→ **EXCERPTED RECORDS**:
Content starts

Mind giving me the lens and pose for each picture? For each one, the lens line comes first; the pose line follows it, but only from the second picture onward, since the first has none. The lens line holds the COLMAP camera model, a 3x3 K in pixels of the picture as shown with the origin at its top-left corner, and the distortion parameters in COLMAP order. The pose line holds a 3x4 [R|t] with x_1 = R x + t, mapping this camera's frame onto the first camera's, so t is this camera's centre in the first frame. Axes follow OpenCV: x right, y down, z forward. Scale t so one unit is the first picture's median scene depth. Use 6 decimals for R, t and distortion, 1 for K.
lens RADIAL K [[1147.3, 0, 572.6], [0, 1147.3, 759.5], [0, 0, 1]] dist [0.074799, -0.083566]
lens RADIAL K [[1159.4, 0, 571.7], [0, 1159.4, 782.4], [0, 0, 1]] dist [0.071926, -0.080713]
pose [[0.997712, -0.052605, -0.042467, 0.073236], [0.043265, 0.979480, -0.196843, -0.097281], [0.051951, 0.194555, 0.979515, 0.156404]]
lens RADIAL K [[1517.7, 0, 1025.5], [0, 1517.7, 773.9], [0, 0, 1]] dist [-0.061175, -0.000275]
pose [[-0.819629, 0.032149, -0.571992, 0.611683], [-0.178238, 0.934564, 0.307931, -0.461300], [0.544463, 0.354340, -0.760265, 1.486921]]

Content ends
Content starts

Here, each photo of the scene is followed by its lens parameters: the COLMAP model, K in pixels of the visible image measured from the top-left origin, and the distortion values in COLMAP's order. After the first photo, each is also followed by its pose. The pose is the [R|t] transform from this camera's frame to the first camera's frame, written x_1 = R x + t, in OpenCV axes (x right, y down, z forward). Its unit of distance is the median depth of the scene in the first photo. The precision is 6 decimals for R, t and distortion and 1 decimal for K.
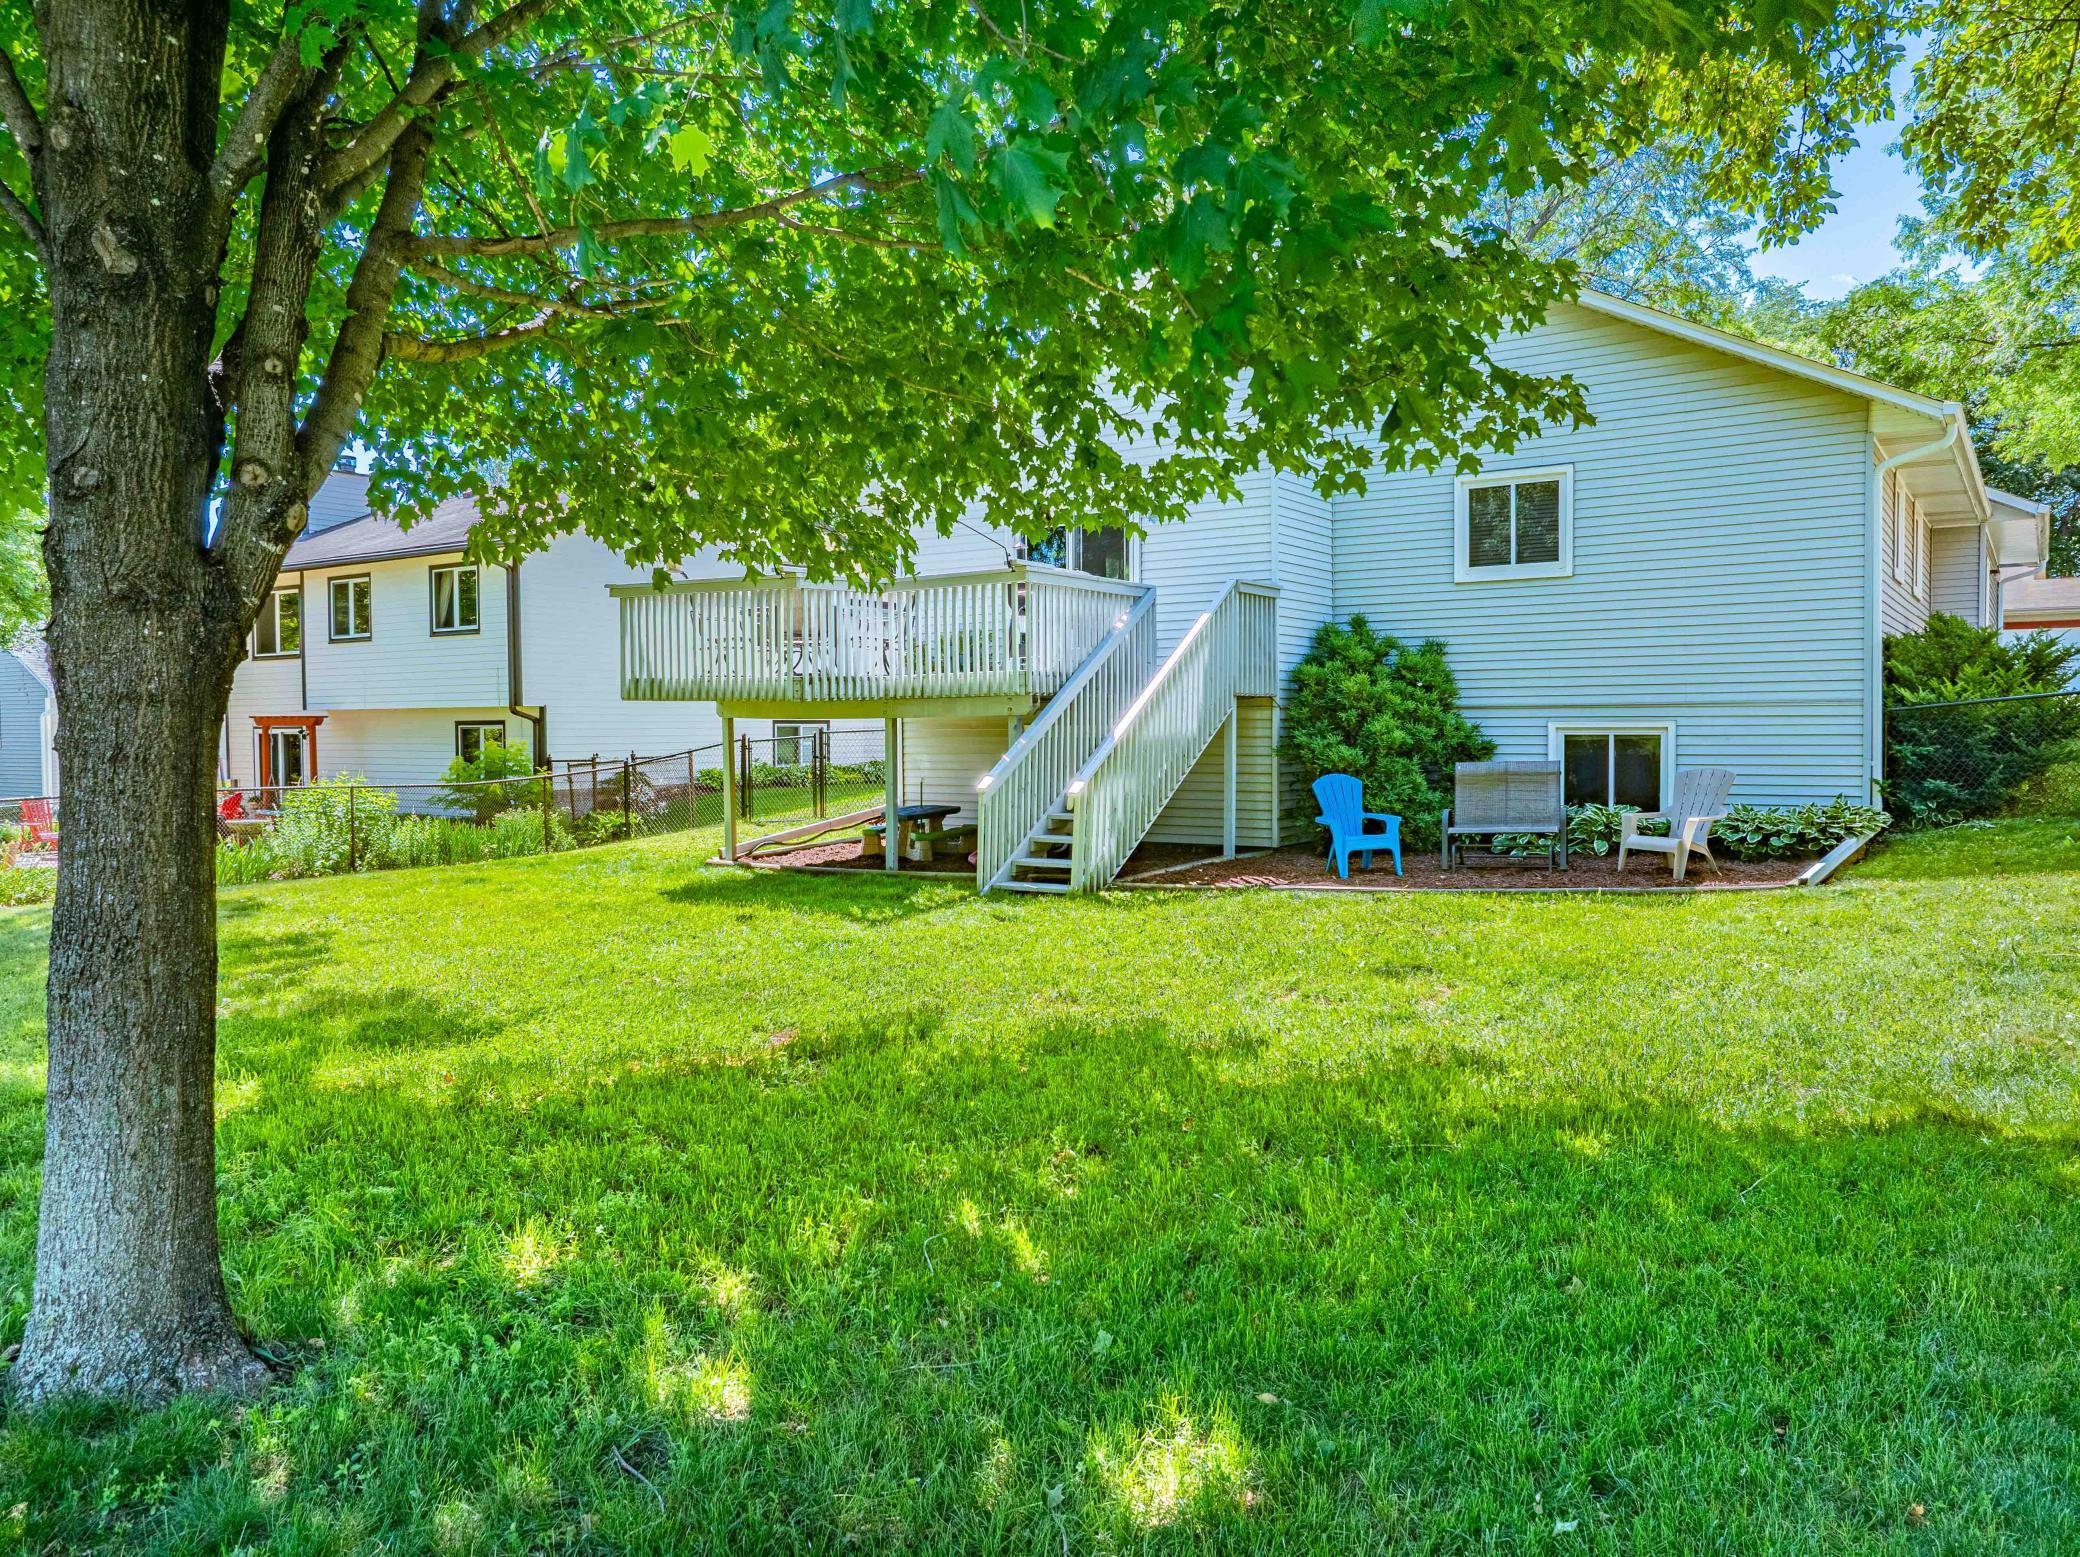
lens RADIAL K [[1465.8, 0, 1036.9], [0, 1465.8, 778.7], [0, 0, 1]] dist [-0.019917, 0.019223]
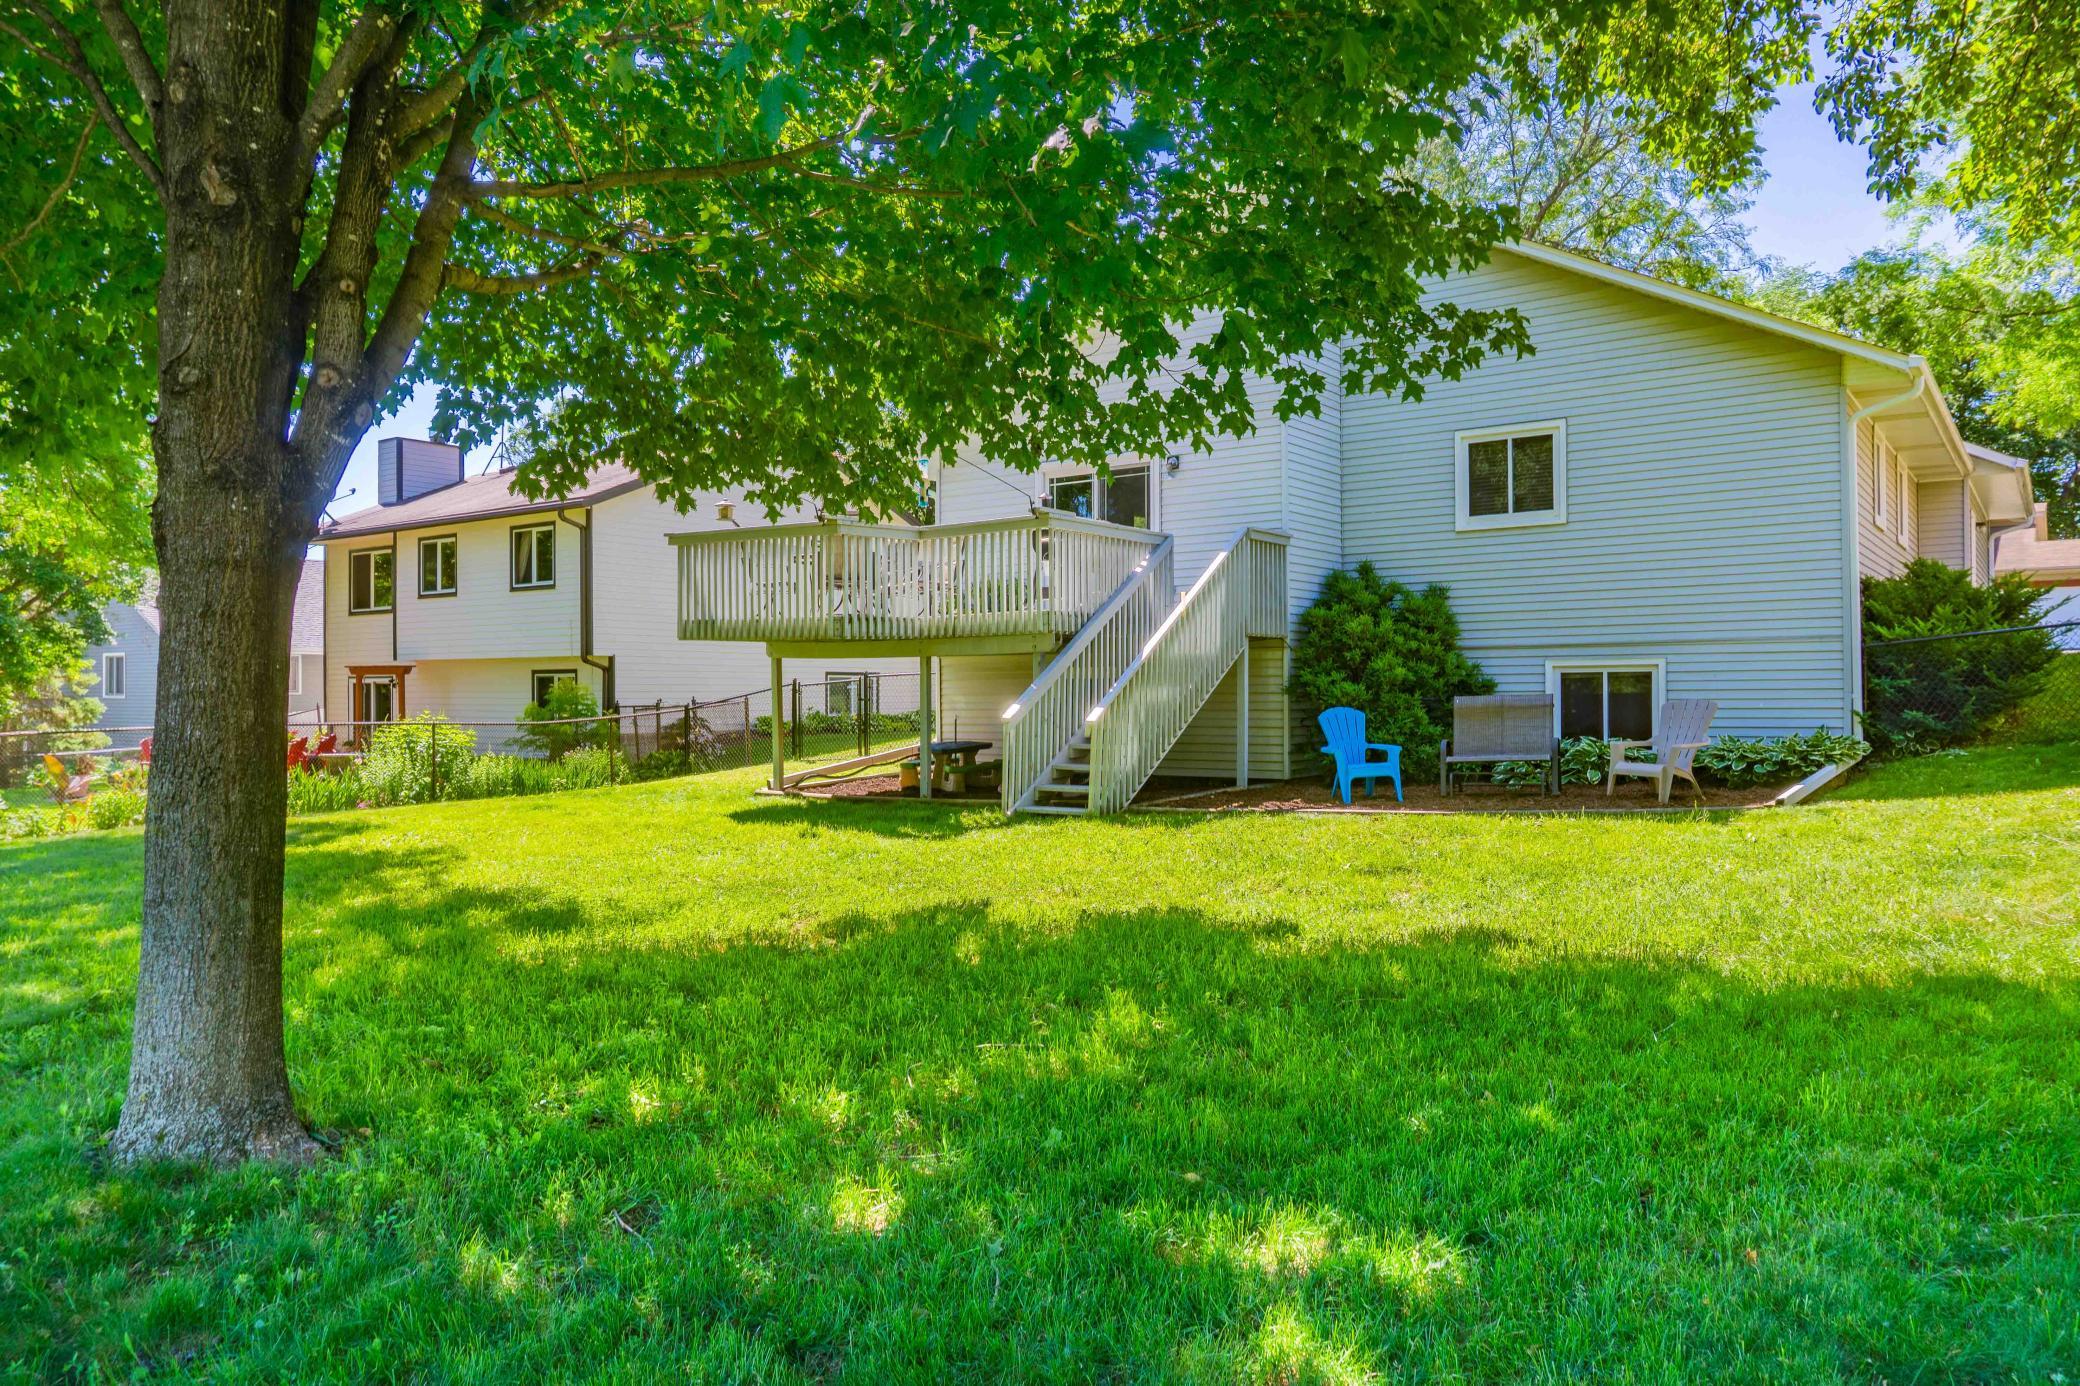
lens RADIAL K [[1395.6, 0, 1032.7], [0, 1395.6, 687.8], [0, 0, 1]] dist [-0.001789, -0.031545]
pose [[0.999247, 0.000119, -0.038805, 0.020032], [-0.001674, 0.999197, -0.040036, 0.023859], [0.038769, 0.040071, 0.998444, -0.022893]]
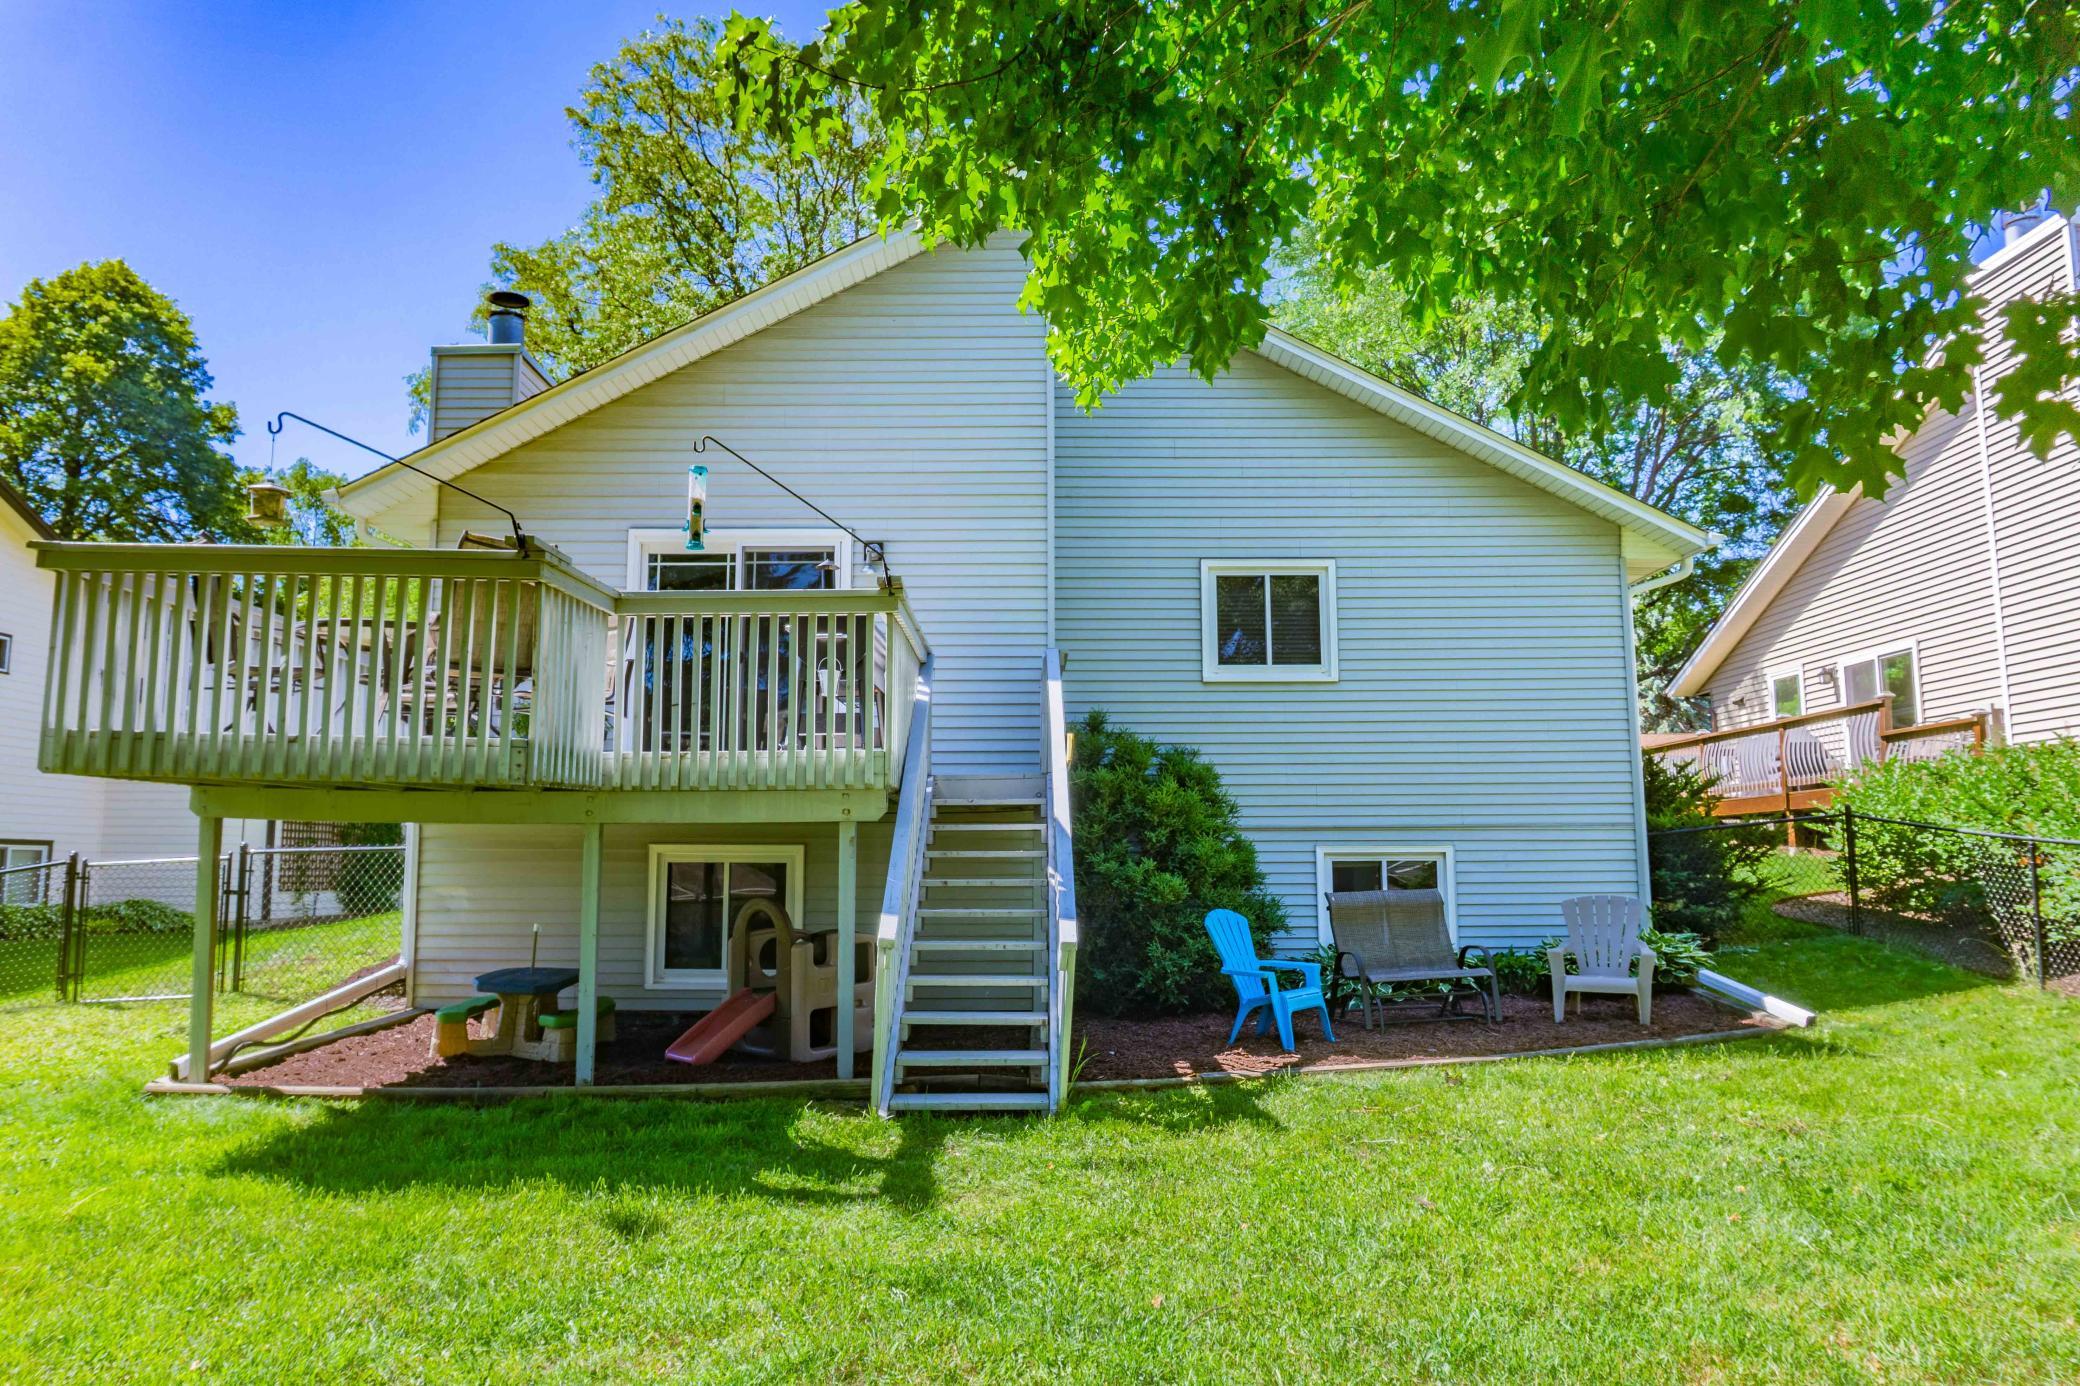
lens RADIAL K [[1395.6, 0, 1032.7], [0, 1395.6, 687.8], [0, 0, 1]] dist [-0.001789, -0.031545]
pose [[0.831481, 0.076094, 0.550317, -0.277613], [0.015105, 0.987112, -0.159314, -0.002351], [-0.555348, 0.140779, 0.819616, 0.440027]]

Content ends

Arrange everything from the line containing "Mind giving me" down to the line containing "0.354340, -0.760265, 1.486921]]" as a numbered list, leaving out any blank lines.

→ **TASK RESPONSE**:
1. Mind giving me the lens and pose for each picture? For each one, the lens line comes first; the pose line follows it, but only from the second picture onward, since the first has none. The lens line holds the COLMAP camera model, a 3x3 K in pixels of the picture as shown with the origin at its top-left corner, and the distortion parameters in COLMAP order. The pose line holds a 3x4 [R|t] with x_1 = R x + t, mapping this camera's frame onto the first camera's, so t is this camera's centre in the first frame. Axes follow OpenCV: x right, y down, z forward. Scale t so one unit is the first picture's median scene depth. Use 6 decimals for R, t and distortion, 1 for K.
2. lens RADIAL K [[1147.3, 0, 572.6], [0, 1147.3, 759.5], [0, 0, 1]] dist [0.074799, -0.083566]
3. lens RADIAL K [[1159.4, 0, 571.7], [0, 1159.4, 782.4], [0, 0, 1]] dist [0.071926, -0.080713]
4. pose [[0.997712, -0.052605, -0.042467, 0.073236], [0.043265, 0.979480, -0.196843, -0.097281], [0.051951, 0.194555, 0.979515, 0.156404]]
5. lens RADIAL K [[1517.7, 0, 1025.5], [0, 1517.7, 773.9], [0, 0, 1]] dist [-0.061175, -0.000275]
6. pose [[-0.819629, 0.032149, -0.571992, 0.611683], [-0.178238, 0.934564, 0.307931, -0.461300], [0.544463, 0.354340, -0.760265, 1.486921]]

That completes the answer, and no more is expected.